Jonathan Klein, a former president of CNN/U.S., speaks with Brian Stelter about the television industry's uncomfortable dependence on Nielsen.
"Ratings rule television. So, really, it's Nielsen that rules television," Stelter said.
Nielsen ratings are what's called the "currency" for the whole TV industry to buy and sell ads and determine what's popular and what's not.
"Nielsen recently admitted to a glitch, a software bug that affected broadcast ratings for months," Stelter said. While the bug was minor, "the incident just deepened the TV industry's mistrust of the company."
Ratings are the "report card" for TV, Klein said, but when he was running CNN, the data never offered enough insight.

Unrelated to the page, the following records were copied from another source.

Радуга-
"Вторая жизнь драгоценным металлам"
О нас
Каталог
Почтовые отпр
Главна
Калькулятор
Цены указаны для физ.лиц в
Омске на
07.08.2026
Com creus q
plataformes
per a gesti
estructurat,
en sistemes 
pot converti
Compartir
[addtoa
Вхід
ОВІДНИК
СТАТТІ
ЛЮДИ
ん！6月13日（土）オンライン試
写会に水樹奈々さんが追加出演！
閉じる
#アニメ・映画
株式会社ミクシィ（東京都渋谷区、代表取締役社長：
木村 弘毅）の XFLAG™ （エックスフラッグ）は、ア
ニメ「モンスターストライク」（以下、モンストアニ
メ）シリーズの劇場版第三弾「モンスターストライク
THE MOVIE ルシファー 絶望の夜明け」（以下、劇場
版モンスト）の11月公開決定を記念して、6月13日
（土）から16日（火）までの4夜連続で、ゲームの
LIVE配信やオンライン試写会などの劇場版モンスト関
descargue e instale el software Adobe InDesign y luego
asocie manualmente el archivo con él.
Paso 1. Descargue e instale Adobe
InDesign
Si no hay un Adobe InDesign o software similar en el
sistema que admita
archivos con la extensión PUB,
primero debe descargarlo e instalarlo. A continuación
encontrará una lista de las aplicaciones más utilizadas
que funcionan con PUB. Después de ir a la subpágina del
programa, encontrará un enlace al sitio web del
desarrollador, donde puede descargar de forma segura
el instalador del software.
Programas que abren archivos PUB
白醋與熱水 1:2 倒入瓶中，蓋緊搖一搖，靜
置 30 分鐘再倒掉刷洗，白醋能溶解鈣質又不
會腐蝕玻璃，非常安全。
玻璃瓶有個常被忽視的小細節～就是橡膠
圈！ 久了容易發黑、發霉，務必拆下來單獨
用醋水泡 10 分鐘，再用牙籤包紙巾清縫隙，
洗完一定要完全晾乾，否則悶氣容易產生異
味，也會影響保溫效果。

"They were a very narrow snapshot of one type of behavior - how many people are sitting in front of a couch watching TV - when, in fact, we know that it's really a panorama. You know, media consumption is about squeezing [TV] in amidst a lot of other things - tweeting, cooking, reading, putting your kids to bed, waking them up, whatever."
"And so, they never felt reliable," Klein said, "and never told us the most important piece of information which is who is watching, and what else are they watching, and what else are they doing, and where else could we find those people, and that's the advantage of digital media over the old obsolete Nielsen ratings."
Nielsen produces viewership estimates for the entire United States population using a scientific sample of 25,000 homes. The company is confident in its sample: "Today," it says, "the ratings are very reliable for the day-to-day, national networks."
The recent glitch affected "a very small amount of total viewing," according to the company.
But when the ratings were corrected, it changed the outcome of the nightly news ratings race - ABC's "World News Tonight" was thought to have beaten the "NBC Nightly News," but it turned out NBC was still #1 among total viewers.